The federal case law and the history of the federal government's policy toward Indian title to California property clearly establish that the Pit River Indians retain no special hunting rights. Therefore, the state is not required by law to make any special showing to justify application of its hunting regulations to the Indians within their aboriginal territory.
Although this court is precluded from granting the relief sought by petitioners, neither the Legislature nor the Fish and Game Commission face the same legal impediments. Either one of these bodies could grant limited hunting privileges on these ancestral lands consistent with the requirements of conservation. (See Elser v. Gill Net Number One (1966) 246 Cal.App.2d 30, 35 [54 Cal.Rptr. 568]; see also Washington v. Fishing Vessel Assn., supra, 443 U.S. 658, 673, fn. 20 [61 L.Ed.2d 823, 837-838].) This court commends such a course to those two governmental bodies.
Emotion and sympathy, however well intentioned, cannot properly play a role in this court's resolution of this legal issue. Since the law allows no other recourse, the order to show cause is discharged and the petition for a writ of habeas corpus is denied. [30 Cal.3d 37]
Tobriner, J., Richardson, J., Rouse, J., and Franson, J., concurred.
Where the majority stray from both reality and the law is in equating hunting and fishing rights with ownership of real property. They are clearly distinguishable; the waiver or extinction of one does not compel elimination of the other unless specifically provided. There is no such provision here.

Tasks and exercises:
• a. Answer these questions from the court opinion on Pit River hunting rights:
(i) Which two bodies does the opinion say could grant limited hunting privileges on the ancestral lands?
(ii) What does the court do with the order to show cause?
(iii) Which justices concurred?
• b. Continue the court opinion on Pit River hunting rights from its last sentence.

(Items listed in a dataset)
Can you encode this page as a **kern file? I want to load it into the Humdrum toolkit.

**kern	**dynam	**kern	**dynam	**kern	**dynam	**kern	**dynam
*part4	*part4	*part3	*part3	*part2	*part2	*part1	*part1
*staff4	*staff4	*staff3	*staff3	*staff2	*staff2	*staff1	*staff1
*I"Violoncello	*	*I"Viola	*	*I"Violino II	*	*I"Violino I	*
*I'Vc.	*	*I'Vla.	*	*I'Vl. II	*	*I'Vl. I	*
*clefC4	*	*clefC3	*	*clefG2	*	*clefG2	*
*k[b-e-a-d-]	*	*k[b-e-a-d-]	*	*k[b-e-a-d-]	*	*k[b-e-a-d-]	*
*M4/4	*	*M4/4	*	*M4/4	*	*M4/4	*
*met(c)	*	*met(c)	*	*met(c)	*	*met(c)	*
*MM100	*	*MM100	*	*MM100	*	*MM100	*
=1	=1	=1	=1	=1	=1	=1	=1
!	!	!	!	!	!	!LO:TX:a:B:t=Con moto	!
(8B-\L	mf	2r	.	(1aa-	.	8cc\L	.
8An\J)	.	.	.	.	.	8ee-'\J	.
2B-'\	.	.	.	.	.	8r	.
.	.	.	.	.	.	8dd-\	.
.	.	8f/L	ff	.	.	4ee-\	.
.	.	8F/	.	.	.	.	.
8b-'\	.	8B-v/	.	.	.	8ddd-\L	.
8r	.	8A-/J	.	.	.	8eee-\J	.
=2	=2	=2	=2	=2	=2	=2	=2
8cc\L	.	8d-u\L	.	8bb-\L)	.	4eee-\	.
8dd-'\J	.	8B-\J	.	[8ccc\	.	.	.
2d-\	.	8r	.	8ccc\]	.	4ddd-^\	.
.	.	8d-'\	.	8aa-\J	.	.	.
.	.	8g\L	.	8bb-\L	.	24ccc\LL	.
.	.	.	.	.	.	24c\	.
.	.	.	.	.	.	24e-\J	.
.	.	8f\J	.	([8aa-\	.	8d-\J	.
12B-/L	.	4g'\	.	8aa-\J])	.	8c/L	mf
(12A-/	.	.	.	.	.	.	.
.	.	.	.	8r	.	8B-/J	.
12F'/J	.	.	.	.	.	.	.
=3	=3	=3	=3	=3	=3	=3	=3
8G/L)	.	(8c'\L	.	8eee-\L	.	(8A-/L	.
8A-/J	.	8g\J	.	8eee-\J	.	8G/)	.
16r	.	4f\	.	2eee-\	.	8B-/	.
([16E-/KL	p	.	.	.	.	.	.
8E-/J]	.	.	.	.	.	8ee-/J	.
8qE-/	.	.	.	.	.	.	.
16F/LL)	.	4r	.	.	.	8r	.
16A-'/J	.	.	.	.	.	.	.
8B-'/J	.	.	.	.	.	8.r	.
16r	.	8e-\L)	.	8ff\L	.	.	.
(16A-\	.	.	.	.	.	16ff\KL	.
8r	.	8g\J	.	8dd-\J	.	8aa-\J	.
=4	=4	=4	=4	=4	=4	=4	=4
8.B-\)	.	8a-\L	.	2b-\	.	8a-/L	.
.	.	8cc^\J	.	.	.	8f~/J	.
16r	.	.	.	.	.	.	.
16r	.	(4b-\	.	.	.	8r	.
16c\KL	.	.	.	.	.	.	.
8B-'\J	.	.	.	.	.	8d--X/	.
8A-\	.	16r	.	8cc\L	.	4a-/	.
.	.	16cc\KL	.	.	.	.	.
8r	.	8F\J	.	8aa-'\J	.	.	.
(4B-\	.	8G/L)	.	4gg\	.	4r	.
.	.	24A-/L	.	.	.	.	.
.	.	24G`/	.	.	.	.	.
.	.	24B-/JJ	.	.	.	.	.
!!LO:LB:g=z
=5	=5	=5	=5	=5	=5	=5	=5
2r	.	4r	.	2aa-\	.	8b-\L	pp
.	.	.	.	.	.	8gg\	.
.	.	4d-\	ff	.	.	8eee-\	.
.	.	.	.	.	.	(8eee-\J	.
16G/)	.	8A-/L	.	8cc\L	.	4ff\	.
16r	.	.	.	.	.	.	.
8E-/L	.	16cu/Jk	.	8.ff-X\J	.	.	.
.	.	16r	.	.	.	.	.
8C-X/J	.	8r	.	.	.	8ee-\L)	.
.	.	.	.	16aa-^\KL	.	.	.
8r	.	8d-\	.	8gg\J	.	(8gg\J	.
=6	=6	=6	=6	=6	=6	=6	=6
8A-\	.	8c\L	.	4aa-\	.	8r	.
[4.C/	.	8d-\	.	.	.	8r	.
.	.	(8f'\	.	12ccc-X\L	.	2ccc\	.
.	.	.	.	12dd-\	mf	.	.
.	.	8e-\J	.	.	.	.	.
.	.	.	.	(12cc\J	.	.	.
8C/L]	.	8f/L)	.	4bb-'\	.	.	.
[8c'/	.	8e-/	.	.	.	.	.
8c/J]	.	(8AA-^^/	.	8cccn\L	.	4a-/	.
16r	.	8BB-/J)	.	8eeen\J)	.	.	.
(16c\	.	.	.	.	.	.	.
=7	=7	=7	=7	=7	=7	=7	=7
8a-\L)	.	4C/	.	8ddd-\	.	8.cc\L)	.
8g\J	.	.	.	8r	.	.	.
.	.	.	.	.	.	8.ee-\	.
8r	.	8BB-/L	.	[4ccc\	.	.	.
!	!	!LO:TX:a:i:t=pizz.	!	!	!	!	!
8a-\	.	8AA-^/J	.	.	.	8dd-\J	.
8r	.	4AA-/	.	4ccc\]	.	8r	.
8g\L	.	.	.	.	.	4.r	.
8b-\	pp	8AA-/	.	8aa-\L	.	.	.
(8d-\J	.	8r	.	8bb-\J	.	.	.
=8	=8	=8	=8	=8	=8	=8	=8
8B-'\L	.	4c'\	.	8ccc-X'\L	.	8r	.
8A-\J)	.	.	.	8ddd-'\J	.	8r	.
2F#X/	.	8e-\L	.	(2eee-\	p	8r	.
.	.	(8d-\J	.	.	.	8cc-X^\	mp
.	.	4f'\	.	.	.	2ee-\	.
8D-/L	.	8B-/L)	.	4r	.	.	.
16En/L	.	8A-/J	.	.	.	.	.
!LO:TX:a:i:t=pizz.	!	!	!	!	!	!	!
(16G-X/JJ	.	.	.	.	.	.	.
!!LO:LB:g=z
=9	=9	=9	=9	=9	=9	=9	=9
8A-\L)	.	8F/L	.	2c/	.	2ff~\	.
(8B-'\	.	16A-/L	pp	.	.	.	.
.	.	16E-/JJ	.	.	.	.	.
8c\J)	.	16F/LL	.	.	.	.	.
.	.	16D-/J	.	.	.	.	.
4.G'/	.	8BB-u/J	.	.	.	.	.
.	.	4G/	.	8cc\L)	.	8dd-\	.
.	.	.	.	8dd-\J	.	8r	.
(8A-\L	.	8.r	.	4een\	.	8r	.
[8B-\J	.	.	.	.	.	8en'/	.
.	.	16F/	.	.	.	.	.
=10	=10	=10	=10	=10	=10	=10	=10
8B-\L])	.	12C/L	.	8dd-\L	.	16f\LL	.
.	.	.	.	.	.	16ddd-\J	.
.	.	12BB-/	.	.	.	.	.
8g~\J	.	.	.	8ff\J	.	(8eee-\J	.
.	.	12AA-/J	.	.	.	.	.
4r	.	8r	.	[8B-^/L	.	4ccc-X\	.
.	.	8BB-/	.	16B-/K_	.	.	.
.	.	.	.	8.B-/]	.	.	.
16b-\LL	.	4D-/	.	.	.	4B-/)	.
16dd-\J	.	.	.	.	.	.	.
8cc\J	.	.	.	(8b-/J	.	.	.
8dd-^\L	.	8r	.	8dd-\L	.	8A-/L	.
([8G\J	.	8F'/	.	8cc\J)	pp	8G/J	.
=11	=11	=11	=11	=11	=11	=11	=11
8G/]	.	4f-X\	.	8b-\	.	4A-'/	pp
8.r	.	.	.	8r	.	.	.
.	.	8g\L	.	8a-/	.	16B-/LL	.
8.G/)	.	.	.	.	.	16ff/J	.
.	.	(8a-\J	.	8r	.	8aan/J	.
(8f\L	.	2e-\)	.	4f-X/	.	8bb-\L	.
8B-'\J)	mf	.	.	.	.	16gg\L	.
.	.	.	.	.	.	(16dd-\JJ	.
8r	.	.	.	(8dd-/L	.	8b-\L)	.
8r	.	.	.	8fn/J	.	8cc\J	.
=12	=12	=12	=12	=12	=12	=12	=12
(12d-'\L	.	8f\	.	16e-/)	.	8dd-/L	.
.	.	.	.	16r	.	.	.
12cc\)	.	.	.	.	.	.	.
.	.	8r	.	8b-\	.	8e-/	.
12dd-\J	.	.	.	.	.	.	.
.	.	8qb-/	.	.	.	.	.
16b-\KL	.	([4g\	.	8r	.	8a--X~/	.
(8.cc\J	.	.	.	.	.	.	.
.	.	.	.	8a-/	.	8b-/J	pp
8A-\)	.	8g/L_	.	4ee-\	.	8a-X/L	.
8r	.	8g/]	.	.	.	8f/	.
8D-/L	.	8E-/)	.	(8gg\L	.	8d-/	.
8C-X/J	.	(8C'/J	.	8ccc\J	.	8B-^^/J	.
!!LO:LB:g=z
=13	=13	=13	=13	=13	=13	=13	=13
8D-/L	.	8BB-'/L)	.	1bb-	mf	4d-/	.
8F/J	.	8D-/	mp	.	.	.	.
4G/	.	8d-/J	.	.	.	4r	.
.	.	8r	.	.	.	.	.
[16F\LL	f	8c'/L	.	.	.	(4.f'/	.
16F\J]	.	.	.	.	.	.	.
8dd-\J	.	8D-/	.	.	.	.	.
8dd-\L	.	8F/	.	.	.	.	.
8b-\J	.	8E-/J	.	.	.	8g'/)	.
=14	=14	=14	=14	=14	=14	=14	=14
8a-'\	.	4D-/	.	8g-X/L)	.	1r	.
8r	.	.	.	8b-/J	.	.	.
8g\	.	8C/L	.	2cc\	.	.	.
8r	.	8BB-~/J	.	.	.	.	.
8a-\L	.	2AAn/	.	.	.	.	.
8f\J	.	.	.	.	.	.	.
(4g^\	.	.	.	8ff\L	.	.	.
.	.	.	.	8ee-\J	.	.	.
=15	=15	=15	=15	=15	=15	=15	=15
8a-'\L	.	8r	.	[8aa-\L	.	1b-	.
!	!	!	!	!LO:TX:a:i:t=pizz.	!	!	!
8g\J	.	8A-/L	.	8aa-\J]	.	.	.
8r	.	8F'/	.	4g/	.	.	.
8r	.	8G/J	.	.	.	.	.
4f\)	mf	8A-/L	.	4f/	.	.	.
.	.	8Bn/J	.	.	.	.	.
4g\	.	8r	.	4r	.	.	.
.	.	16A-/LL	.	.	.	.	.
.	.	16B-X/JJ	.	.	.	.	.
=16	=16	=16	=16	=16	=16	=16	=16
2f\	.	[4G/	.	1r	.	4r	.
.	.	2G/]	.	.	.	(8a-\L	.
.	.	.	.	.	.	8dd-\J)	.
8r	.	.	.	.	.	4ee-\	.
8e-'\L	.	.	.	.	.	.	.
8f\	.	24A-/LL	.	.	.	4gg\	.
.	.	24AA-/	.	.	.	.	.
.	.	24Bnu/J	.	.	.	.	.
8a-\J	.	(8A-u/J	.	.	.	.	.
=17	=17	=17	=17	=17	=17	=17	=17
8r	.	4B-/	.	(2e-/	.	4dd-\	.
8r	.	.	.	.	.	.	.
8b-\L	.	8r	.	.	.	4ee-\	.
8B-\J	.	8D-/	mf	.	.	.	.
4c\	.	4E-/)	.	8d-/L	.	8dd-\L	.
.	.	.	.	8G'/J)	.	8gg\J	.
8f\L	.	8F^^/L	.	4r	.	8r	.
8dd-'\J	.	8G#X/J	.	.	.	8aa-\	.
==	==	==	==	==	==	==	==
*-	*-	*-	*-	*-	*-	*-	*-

Results:
• a.
(i) The Legislature and the Fish and Game Commission.
(ii) It discharges the order to show cause.
(iii) Tobriner, Richardson, Rouse, and Franson.

• b.
Indeed there is virtually no relationship between title to real property and hunting and fishing. Anyone familiar with outdoor life is aware that such activities are seldom undertaken on or limited by the boundaries of real property owned by the hunter and fisherman. Venison on the hoof and peripatetic trout are unlikely to feel circumscribed by metes and bounds.
Real property is immovable; it consists of land and that which is affixed to land (Civ. Code, § 658), such as timber (McAdams v. McElroy (1976) 62 Cal.App.3d 985 [133 Cal.Rptr. 637]; McKeever v. LockePaddon Co. (1922) 58 Cal.App. 51 [207 P. 1040]), fixtures (Civ. Code, § 660; Bank of America Nat. Trust & Sav. Assn. v. Los Angeles County (1964) 224 Cal.App.2d 108 [36 Cal.Rptr. 413, 6 A.L.R.3d 491]), gas, oil and minerals (Cox v. United States (9th Cir. 1976) 537 F.2d 1066) and water flowing in its natural channel (Civ. Code, § 662; Fudickar v. East Riverside I. Dist. (1895) 109 Cal. 29, 36 [41 P. 1024]). In short, the code defines land as "the material of the earth, whatever may be the ingredients of which it is composed, whether soil, rock, or other substance ...." (Civ. Code, § 659.)
Personal property is generally limited to visible, tangible, movable chattels, i.e., objects of the senses, deliverable in specie. (Italiani v. Metro-Goldwyn-Mayer Corp. (1941) 45 Cal.App.2d 464, 467 [114 P.2d 370].)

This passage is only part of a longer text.